__PASSAGE FOR REVIEW__
= Beginning of Section =
I modeled the steel frame mounts yesterday and today. 1" thick plate steel with a little CNC work, and sheet metal steel hemisphere caps TIG'd on. The plates end up being 0.500" minimum thickness, with 1" thick, drilled and tapped, bosses for the four 0.750" mounting bolts. The sheet metal caps, of course, finish the aesthetic; eliminate the need to do a blind, tapped, hole; and save a few precious ounces of weight.  After some hand finishing work they should look like cast steel brackets.









My goal was to emphasize the mechanical connection of the big 13 to the chassis. Those steel domes should help pull people's attention down to the area, then the various gaps and radii will offer lots of light-play to bring out the details.


----------



## JRP3 (Mar 7, 2008)

I've been wondering how the textured area on the mount will look in real life when machined into the aluminum. Have you ever cut anything like that? It works in the grey CAD but I have a feeling it may look odd in reality.


----------



## toddshotrods (Feb 10, 2009)

JRP3 said:


> I've been wondering how the textured area on the mount will look in real life when machined into the aluminum. Have you ever cut anything like that? It works in the grey CAD but I have a feeling it may look odd in reality.


I've cut similar things, but never that exact type of texture. I have to do some experimenting. The effect can be altered with the size ball-end mill used and the stepover amount between passes. It will almost certainly be smoother than the rendering because I would have to use a really small mill to fit in every crevice. Then, I can also use a larger stepover, and tricks like running a second pass at 90-degrees to the first, to create even more surface detail; which plays tricks on what your eyes see. A lot of that I can see in the programming simulations.

I also model for machine processes. The recessed pockets the textured surfaces sit in have straight walls with a slight radius on the top edge, and a 90-degree sharp corner on the bottom edge - the ball-end mill will automatically leave a radius in the bottom. The size of that mill will determine whether it rolls over down into the pocket, or just subtly blends into a recessed textured area. Some of the inside radii in the model are also tighter than the ball-end mill will allow, so the overall effect should be smoother, and more blended.

The little "landing pads" that butt up to the steel frame mounts are also shown with a 90-degree sharp angle, but will have a smooth radius up off of the mount; which will look similar to the radius on the threaded boss areas of the steel mount. I love CAD/CNC!
= End of Section =
__RECORDED INFORMATION__
= Beginning of Section =
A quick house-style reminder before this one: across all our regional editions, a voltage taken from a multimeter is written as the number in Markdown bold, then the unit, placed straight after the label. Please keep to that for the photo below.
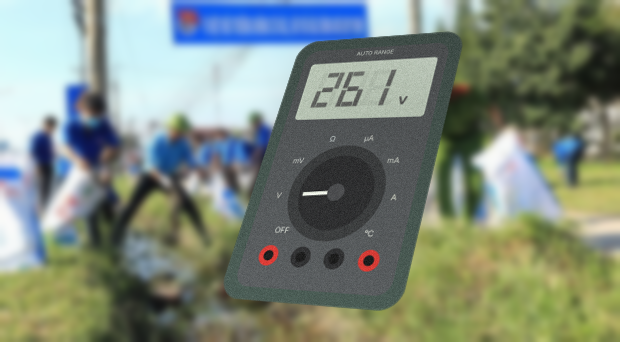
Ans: **261** V
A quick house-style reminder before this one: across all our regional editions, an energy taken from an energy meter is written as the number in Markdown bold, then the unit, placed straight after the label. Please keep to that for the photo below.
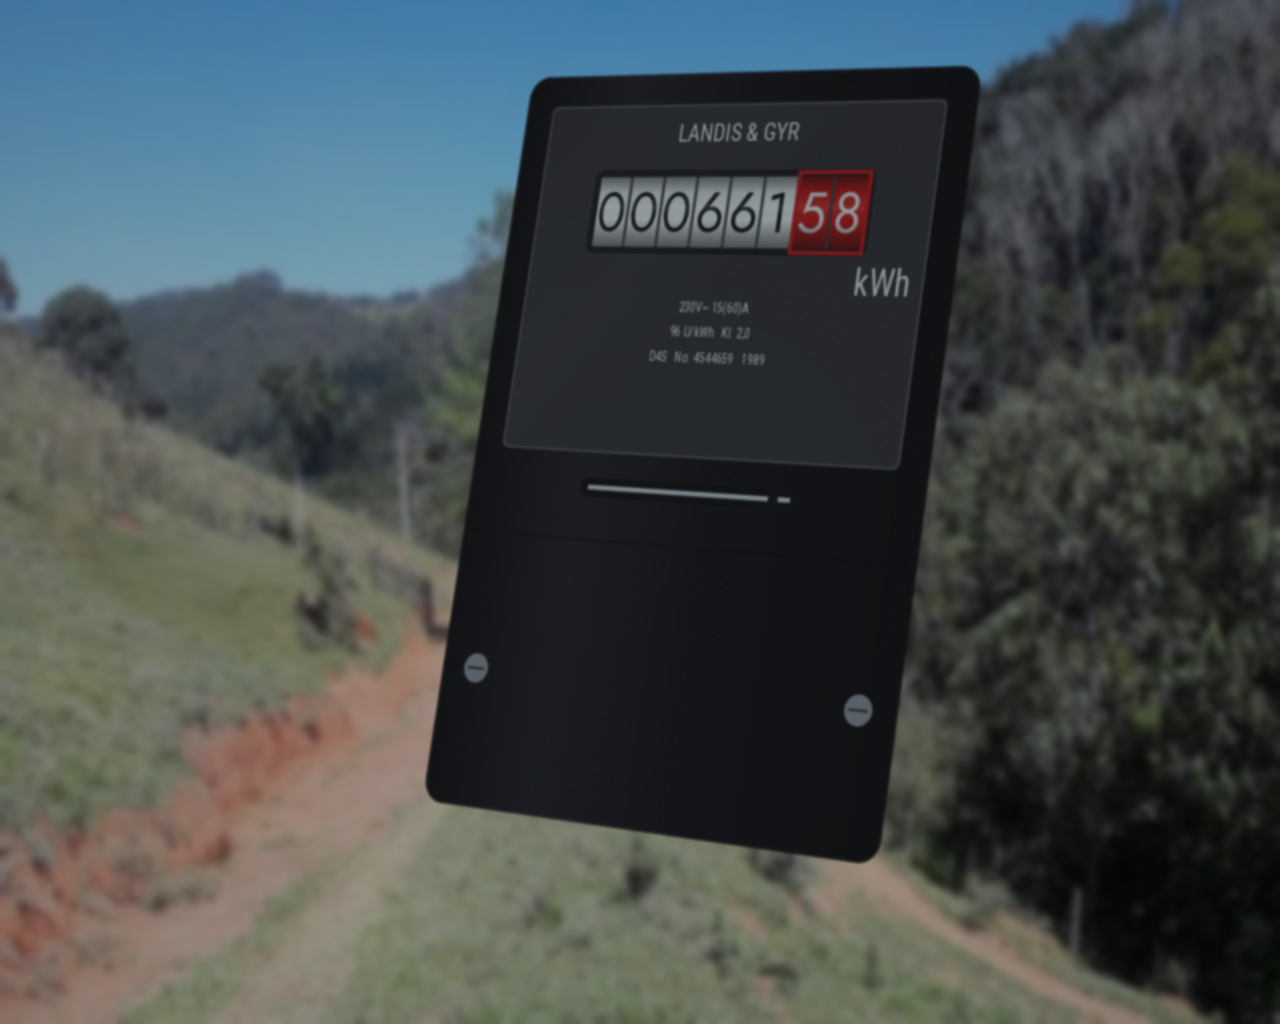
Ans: **661.58** kWh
= End of Section =
__WORK TASK A__
From the forum thread on the steel frame mounts, return everything from "I modeled the" down to "cast steel brackets.".
__WORK TASK B__
Carry the forum thread on the steel frame mounts further, starting after its last sentence.
The listing has nothing to do with the thread on the steel frame mounts.

__EXPECTED ANSWER A__
I modeled the steel frame mounts yesterday and today. 1" thick plate steel with a little CNC work, and sheet metal steel hemisphere caps TIG'd on. The plates end up being 0.500" minimum thickness, with 1" thick, drilled and tapped, bosses for the four 0.750" mounting bolts. The sheet metal caps, of course, finish the aesthetic; eliminate the need to do a blind, tapped, hole; and save a few precious ounces of weight.  After some hand finishing work they should look like cast steel brackets.

__EXPECTED ANSWER B__
----------



## toddshotrods (Feb 10, 2009)

I sold the old fiberglass bed on eBay, and met the buyer at CIF today, for him to pick it up. While out, I stopped in the storage unit to leave/grab some things, and peek at the toys for a minute. Then, I drove the route I would take from there into the fairgrounds for the Googuys show in July. It's actually less than a mile from the storage unit to the gate, so figure ~3 miles round trip.

As pitiful as this sounds, as a last resort, Scrape's little AGM test pack has 324 watts - I think I could make it there and back on that.  I am sure I could get someone to let me plug the pack in during the show, which would effectively double that. The speed limit is 25mph, and I would probably be moving slower than that, because of all the show traffic.

I had been toying with the idea of making Scrape's pack, controller, and electronics, modular enough to share with PackRat before, and that came back today. That means all I would really need is a driveshaft and a little fabrication work to make the old hot rod putt around...

Maybe.


----------



## toddshotrods (Feb 10, 2009)

So, here's the driveshaft tunnel I mentioned. The point is to emphasize function; to show what's happening inside it, and to highlight the fact that the motor is directly driving the rear end - no gears needed. I will probably revisit the section where it switches from tube to tunnel, and give it a rolled, gradual, transition. The front, tube and boot, sections will both be two-piece parts, with hidden lower panels, to allow slipping them over the u-joint and shaft.


----------



## Joey (Oct 12, 2007)

JRP3 said:


> I've been wondering how the textured area on the mount will look in real life when machined into the aluminum. Have you ever cut anything like that? It works in the grey CAD but I have a feeling it may look odd in reality.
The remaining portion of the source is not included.